Turned out to be a Dodge Ram and a Chevy truck festooned with gazillion-candle-watt, nuclear-powered, retina-dissolving lights. Don’t get me wrong, I get it; safety and all that. Or, more accurately, your safety, because Lord knows I’m in serious trouble here trying to keep my car on the road while driving inside the Sun, all so that you can see better. Now we have those weird blue-purple lights that add to the show. So, I caught up with a guy (unlike Sprout, I won’t mention his real name. We’ll call him Honcho Man) I know who drives one of these rolling spotlights to ask him about his rig. Curiously, I noticed that it’s not just the over-the-top lighting that seems to define these rigs.

“Honcho Man, what’s with all these dang lights?” In case of moose. You never know when one might be getting ready to pop out of the trees right in front of you.

“True. But in 5 o’clock traffic on Bogard or the Palmer-Wasilla Highway?” Like I said, you never know.

“But what about all the other cars around you? Don’t you worry about blinding them?” Nope.

“Honcho Man, I see your truck sits several feet higher than stock. What’s the point?” Don’t wanna get high-centered when I’m four-wheeling.

“When is the last time you went four-wheeling Honcho Man?” Um. Well. I haven’t yet in this truck. But you know, in case I ever do I would want my truck to be tall.

“It’s so you can look cool, isn’t it? Be honest.” What’s yer point?

“Well, I’m just worried that after you blind them, they might end up hitting your truck and you sit so much taller …” So? They can get a truck, too!

“Well, yes, but the point is, um, you know what, never mind. So do these big tires help out, too?” Yep! I get better traction with ‘em ’cuz they’re so wide!

“Honcho Man, wide tires keep your truck on top of the snow and give you less pound-per-square-inch of traction. You want a tire that digs into the snow.” He stares at me with a confused look on his face. What the heck? Don’t you know anything? You know how snowshoe rabbits do so well in the winter? It’s the same thing!

“You ever been T-boned by a snowshoe hare, Honcho Man?” What’d you say?

“Nothing. Never mind. I’d explain the difference, physics and all, but it would probably bore you. But if you ever get the chance, try driving a rig with a skinnier tire with deep lugs and studs. You’d be surprised.” What the heck do I need studded tires for? This here is a four-wheel-drive! (He beams proudly and pats truck).

“I don’t understand, Honcho Man. How does that help while driving around town?” Boy, you’re not too bright are you? You get better traction and so you don’t need studs!

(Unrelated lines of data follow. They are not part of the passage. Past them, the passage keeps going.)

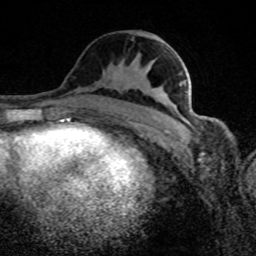
Breast MRI (dynamic contrast-enhanced), one axial slice; position 43 of 80 along the scan axis; cropped to one breast; dynamic contrast-enhanced series, time point 2 of 8 at this slice position (early post-contrast); 1.5 T; TE 4.2 ms, TR 7 ms; 256 × 256 image matrix, field of view 145 × 145 mm. Female patient.
Structures marked on this image (semi-automatically segmented with operator editing):
- enhancing-tissue mask used for the functional tumour volume (all voxels passing the contrast-enhancement thresholds inside the analysis volume; usually the tumour): bounding box [x1, y1, x2, y2] px = [156, 42, 189, 126]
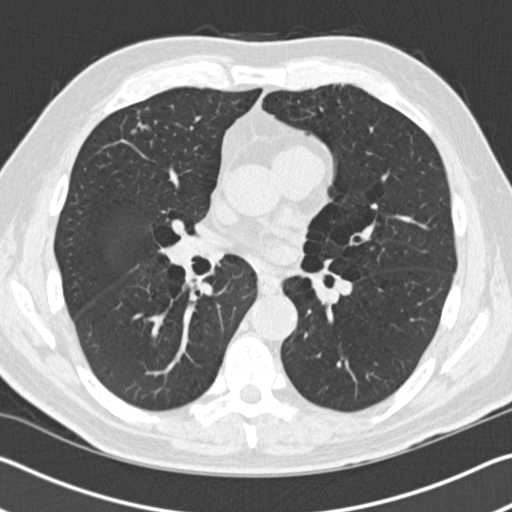
Axial slice from a low-dose chest CT screening exam. First (baseline) screen. Lung window (W 1500 / L -600 HU). 2 mm slice thickness. Standard (soft-tissue) reconstruction kernel (B30f). Slice 85 of 165 in the series. 512 × 512 image matrix, field of view 340 × 340 mm. Male, age 69 years at enrolment.
Expert reader's lesion annotation, box from (x=119, y=95) to (x=171, y=145) px. No non-calcified nodule or mass ≥4 mm was recorded by the screening reader at this exam. Official screen result: negative screen, significant abnormalities not suspicious for lung cancer.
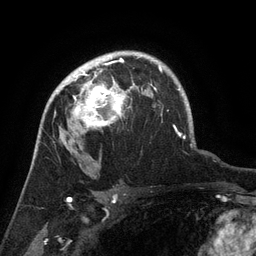
Breast MRI (dynamic contrast-enhanced), one axial slice. Position 98 of 134 along the scan axis. Cropped to one breast. Dynamic contrast-enhanced series, time point 2 of 6 at this slice position (early post-contrast). 3 T. TE 2.6 ms, TR 5.4 ms. 1.2 mm slice thickness. 256 × 256 image matrix. Female patient.
Structures marked on this image (semi-automatically segmented with operator editing):
- enhancing-tissue mask used for the functional tumour volume (all voxels passing the contrast-enhancement thresholds inside the analysis volume; usually the tumour): bounding box (x1, y1, x2, y2) in pixels: (65, 71, 135, 129)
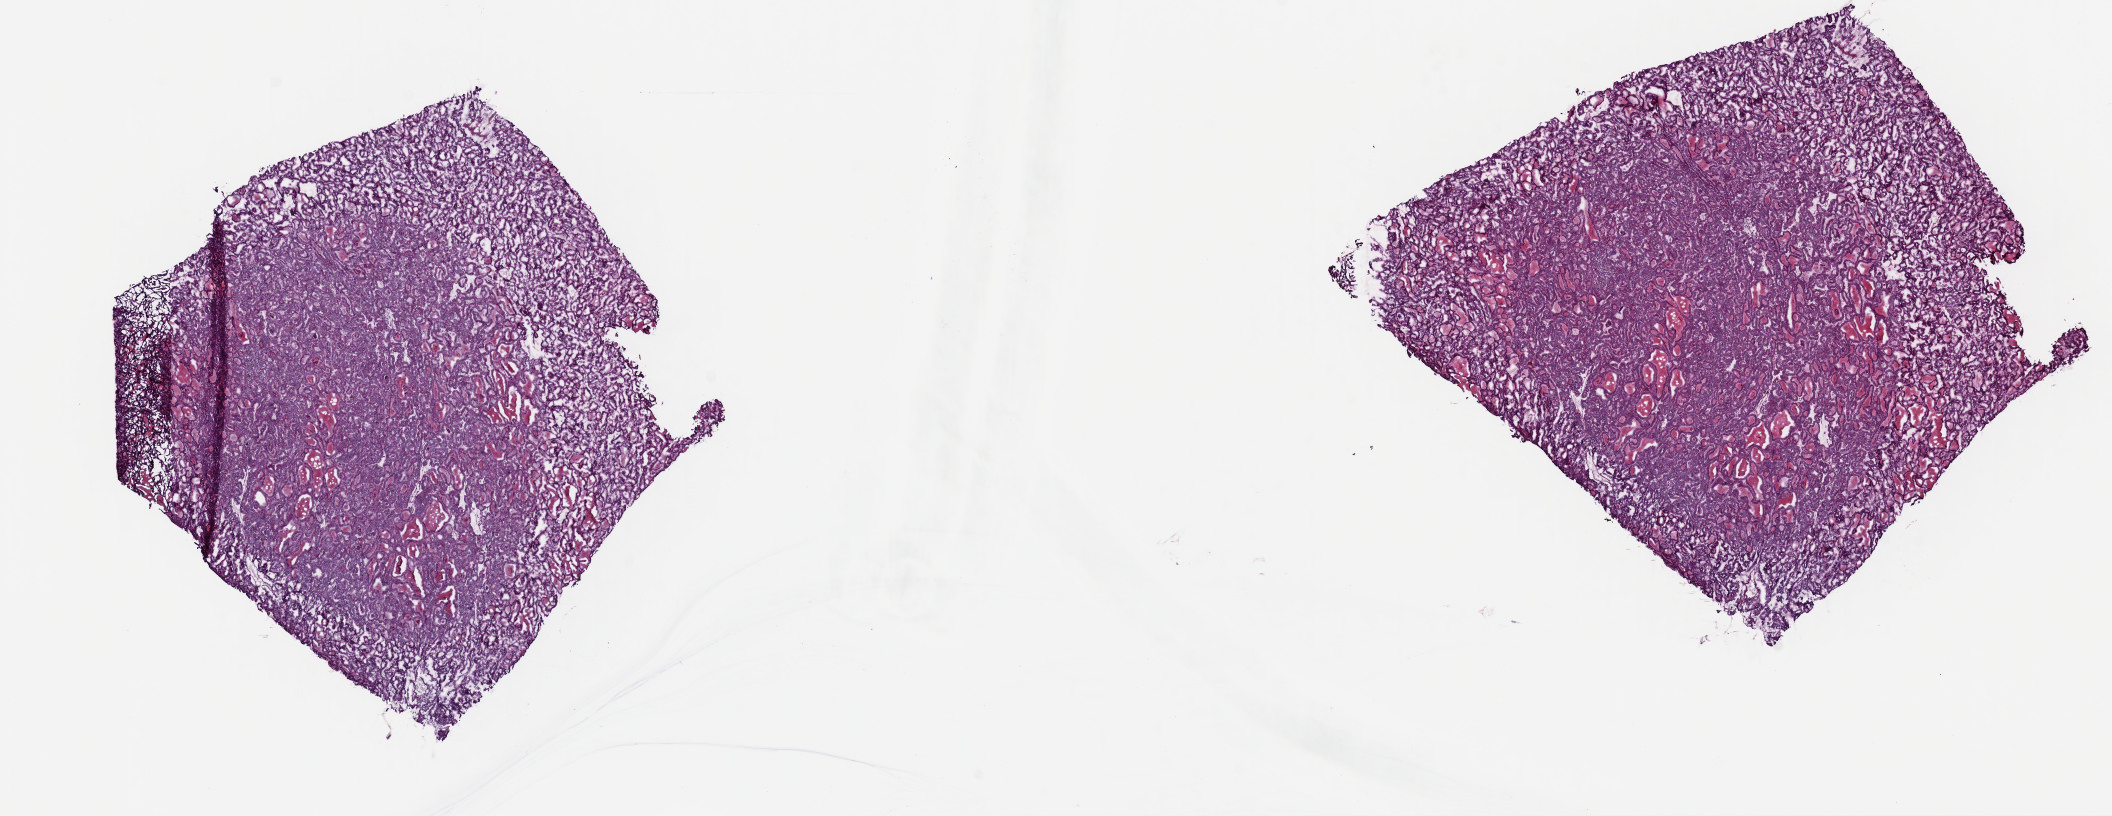
Whole-slide histology image, Hematoxylin and eosin (H&E) stained, shown as a low-resolution overview of the whole scanned area (about 16.7 x 6.4 mm, acquisition: 40x scan); frozen section; thyroid, primary tumour sample. Male, age 70 years at initial diagnosis. Pathologist review of this section (percent, as recorded): tumour cells 100%, tumour nuclei 97%, normal cells 0%, stromal cells 0%, necrosis 0%. Inflammatory infiltration, as recorded: lymphocyte infiltration 0%, monocyte infiltration 0%, neutrophil infiltration 0%.
- lymph nodes positive (case pathology): 16 of 31 examined
- histologic diagnosis: Papillary adenocarcinoma, NOS (thyroid gland)
- AJCC pathologic stage: IVA (7th edition)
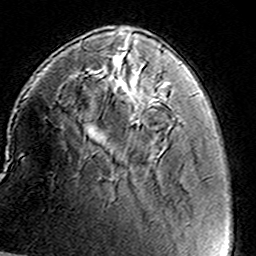
Breast MRI (dynamic contrast-enhanced), one axial slice; position 38 of 160 along the scan axis; cropped to one breast; dynamic contrast-enhanced series, time point 2 of 8 at this slice position (early post-contrast); 3 T; TE 4.6 ms, TR 7.4 ms; 256 × 256 image matrix, field of view 146 × 146 mm. Female patient.
Annotated regions visible in this slice (semi-automatically segmented with operator editing):
- enhancing-tissue mask used for the functional tumour volume (all voxels passing the contrast-enhancement thresholds inside the analysis volume; usually the tumour): bounding box <121,46,170,100> (left, top, right, bottom; pixels)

“Honcho Man, granted, four-wheel drive is great for getting moving from a stop or when you’re stuck. But once you’re moving it doesn’t make a lick of difference. It doesn’t mean a thing when it comes to stopping. In fact, this big rig has a lot more momentum so it’s actually harder to stop. Also, if you do lose control and you’re in four-wheel drive, it’s actually harder to recover a rig that’s in four-wheel-drive than a two-wheel drive.” (An even longer blank stare. He stops to spit tobacco juice on the ground, then looks back up at me.) Boy, you jes’ think you know everything, don’tcha, you newcomer city boy?

“Honcho Man, you live in the same neighborhood I do. You moved up here in ’87 from Washington.

And don’t you remember when I had to use my Astro van to pull your truck out of the ditch last winter?” No, and that never happened! And if it did, it was a fluke! But it didn’t! Well, anyway, four-wheel-drive is why guys like me can drive 70 mph during whiteout conditions on glare ice on the highway while you sissies in your commuter cars are poking along.

“Hey, wanna hear how many SUVs and trucks I saw buried in the median on the way into Anchorage today?” I think you can go home now.

So there you have it, my interview with Honcho Man. While I never revealed his name, I’m guessing you know him or have seen him or one of his countless family members bombing down Alaska roads. I’d tell you to wave at him, but you’re probably busy shielding your eyes from his lights and trying to stay out of his way as he flies by at crazy speeds on the snow and ice.

Ben Compton is a Palmer resident and publishes his column under the tagline “Compton’s Corner,” the same title used by his grandmother, Phyllis Compton, a longtime Frontiersman columnist.